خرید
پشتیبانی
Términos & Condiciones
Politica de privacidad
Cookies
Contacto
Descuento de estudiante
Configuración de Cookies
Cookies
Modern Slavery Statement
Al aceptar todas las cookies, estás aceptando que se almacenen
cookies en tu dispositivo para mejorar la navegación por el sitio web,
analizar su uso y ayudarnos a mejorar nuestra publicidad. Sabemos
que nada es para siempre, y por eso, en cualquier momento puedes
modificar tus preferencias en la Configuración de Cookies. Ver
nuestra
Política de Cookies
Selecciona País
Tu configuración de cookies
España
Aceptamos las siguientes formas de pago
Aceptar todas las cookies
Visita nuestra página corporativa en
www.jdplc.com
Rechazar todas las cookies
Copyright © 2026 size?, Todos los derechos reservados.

▶ **What is being asked**: Copy each record from above exactly, and include every line.

▶ **Task output**:
خرید
پشتیبانی
Términos & Condiciones
Politica de privacidad
Cookies
Contacto
Descuento de estudiante
Configuración de Cookies
Cookies
Modern Slavery Statement
Al aceptar todas las cookies, estás aceptando que se almacenen
cookies en tu dispositivo para mejorar la navegación por el sitio web,
analizar su uso y ayudarnos a mejorar nuestra publicidad. Sabemos
que nada es para siempre, y por eso, en cualquier momento puedes
modificar tus preferencias en la Configuración de Cookies. Ver
nuestra
Política de Cookies
Selecciona País
Tu configuración de cookies
España
Aceptamos las siguientes formas de pago
Aceptar todas las cookies
Visita nuestra página corporativa en
www.jdplc.com
Rechazar todas las cookies
Copyright © 2026 size?, Todos los derechos reservados.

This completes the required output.